Il gioco a questo punto ci è sembrato assestarsi su livelli più che dignitosi, ancora lontano dalla possibilità di diventare memorabile ma capace di offrire un'esperienza fresca e divertente. I quattro biomi principali, costituiti da cinque livelli ciascuno, garantiscono una longevità più che sufficiente che invita al replay coloro che non possono fare a meno di trovare tutti i collezionabili... comunque posizionati in modo piuttosto lineare.
Il livello di difficoltà è tarato sensibilmente verso il basso, soprattutto se confrontato con quello di titoli simili con cui Kao the Kangaroo deve essere confrontato. Anche i boss non brillano particolarmente per originalità e chi ha un minimo di pratica con il genere platform non impiegherà più di qualche secondo a capire quali siano i loro pattern d'attacco e punti deboli. Fin qui siamo ancora in un ambito più accettabile, quello di un gioco evidentemente concepito per un pubblico giovane e non particolarmente esperto.
Purtroppo, nel corso dell'avventura ci siamo imbattuti in una serie di problemi che ci hanno fatto dubitare fortemente della fase di testing. Potevamo passare sopra ad alcuni testi mancanti, a placeholder lasciati lì forse per distrazione e a musiche interrotte all'improvviso. Alla fine, anche alcuni piccoli glitch sono sopportabili, da oggetti che spariscono, altri che non vengono conteggiati e collisioni a volte imprecise correggibili tramite una semplice patch.
Ci è però impossibile sopportare quanto successo non una ma ben due volte nel corso del gioco: dopo aver ripreso la partita ci siamo ritrovati con un intero livello completato spazzato via: il gioco ci ha fatto ricominciare da metà di quello precedente, cancellando di fatto due ore abbondanti di “fatica”.

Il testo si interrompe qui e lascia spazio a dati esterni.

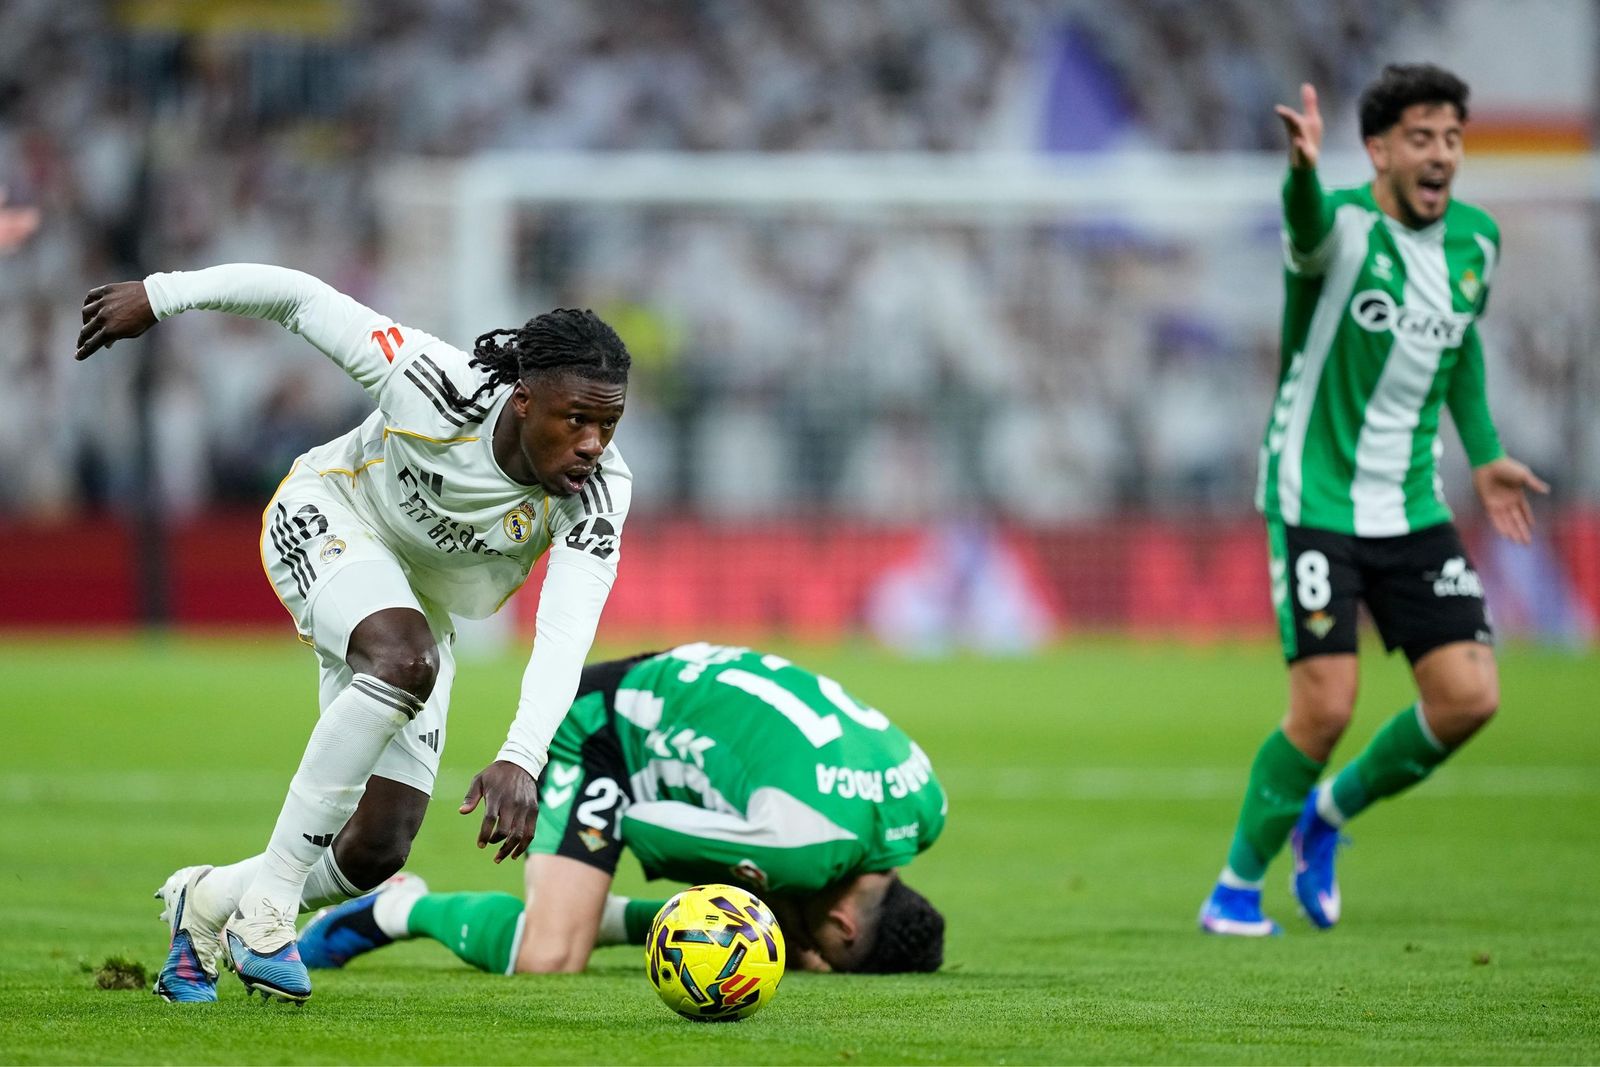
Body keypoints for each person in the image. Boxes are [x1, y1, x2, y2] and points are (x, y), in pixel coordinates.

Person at [77, 265, 634, 1000]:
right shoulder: (438, 383)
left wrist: (520, 756)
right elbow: (304, 300)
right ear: (524, 400)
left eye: (609, 425)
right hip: (329, 516)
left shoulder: (597, 496)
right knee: (406, 658)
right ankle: (270, 912)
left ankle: (205, 902)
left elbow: (567, 631)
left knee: (377, 847)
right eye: (577, 421)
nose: (593, 443)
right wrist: (162, 295)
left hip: (417, 602)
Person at [1199, 65, 1550, 936]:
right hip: (1313, 492)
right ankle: (1233, 890)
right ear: (1381, 149)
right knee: (1325, 705)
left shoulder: (1478, 241)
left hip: (1412, 504)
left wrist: (1490, 455)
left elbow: (1460, 347)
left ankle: (1326, 815)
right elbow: (1306, 225)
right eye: (1423, 138)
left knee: (1470, 696)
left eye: (1453, 139)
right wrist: (1301, 172)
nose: (1442, 156)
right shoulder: (1342, 223)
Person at [296, 643, 947, 975]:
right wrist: (756, 905)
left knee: (768, 923)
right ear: (847, 921)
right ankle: (395, 907)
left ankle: (585, 914)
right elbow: (641, 820)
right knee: (550, 954)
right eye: (824, 944)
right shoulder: (796, 844)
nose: (813, 950)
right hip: (606, 725)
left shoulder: (926, 804)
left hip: (686, 682)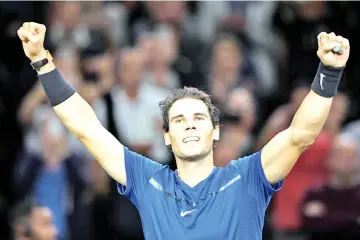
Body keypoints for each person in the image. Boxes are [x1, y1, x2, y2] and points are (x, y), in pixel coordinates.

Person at [17, 22, 350, 239]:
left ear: (215, 131)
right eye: (178, 120)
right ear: (166, 136)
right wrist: (42, 62)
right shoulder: (147, 181)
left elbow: (299, 134)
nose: (189, 123)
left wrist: (329, 72)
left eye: (198, 118)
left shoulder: (248, 177)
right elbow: (86, 128)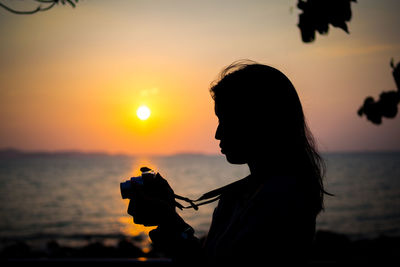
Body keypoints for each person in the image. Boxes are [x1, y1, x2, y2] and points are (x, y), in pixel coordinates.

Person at [127, 60, 328, 264]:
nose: (218, 133)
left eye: (227, 120)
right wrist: (168, 218)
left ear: (260, 120)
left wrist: (168, 221)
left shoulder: (282, 198)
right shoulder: (243, 195)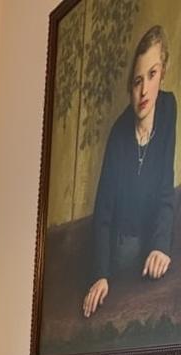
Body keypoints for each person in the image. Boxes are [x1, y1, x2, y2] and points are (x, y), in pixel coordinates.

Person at [83, 25, 177, 318]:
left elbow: (165, 185)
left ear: (163, 72)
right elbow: (103, 211)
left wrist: (161, 245)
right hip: (121, 249)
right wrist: (101, 274)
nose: (144, 90)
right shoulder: (118, 135)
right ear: (129, 87)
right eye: (137, 81)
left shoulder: (169, 108)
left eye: (152, 75)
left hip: (152, 241)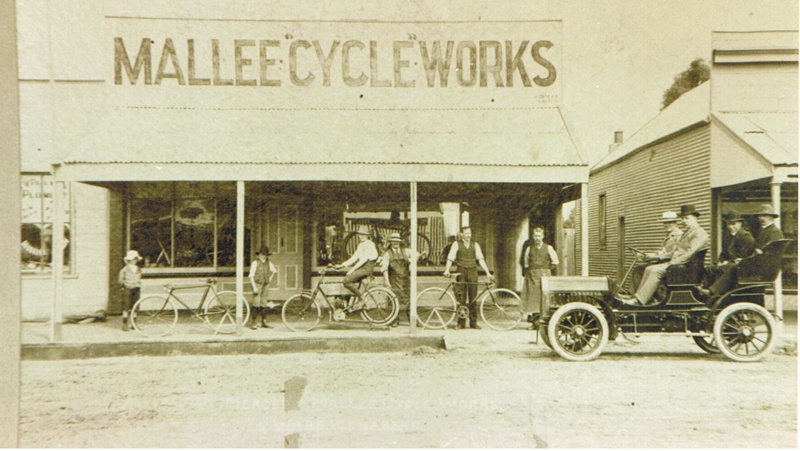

Precisiamo che il gioco utilizza salvataggi automatici e che quindi il problema non è derivato da una nostra disattenzione nel salvare manualmente i progressi. Siamo certi che si tratti di accadimenti sporadici e che non tutti avranno la nostra stessa sfortuna, rimaniamo comunque interdetti dal fatto che un problema di tale portata sia passato indenne al setaccio di chi si è occupato dei test pre-lancio. Ora, anche tale difetto può essere facilmente corretto con un aggiornamento ma è nostro dovere di critici segnalarlo e consegnarvi la valutazione finale in base a ciò che abbiamo vissuto.
Senza tali difetti Kao the Kangaroo avrebbe anche potuto guadagnarsi un voto ben superiore alla sufficienza. È un platform semplice, di quelli vecchio stile, che richiama alla mente una miriade di titoli precedenti ma che tutto sommato si fa giocare ed è anche abbastanza piacevole alla vista.
Ci sentiamo di consigliarlo (post-correzioni) ad un pubblico abbastanza giovane o inesperto del genere. Lo sconsigliamo invece a chi sia in cerca di una sfida degna di nota dopo aver eviscerato al 100% i vari Ratchet & Clank: Rift Apart, Crash Bandicoot 4 e Psychonauts 2.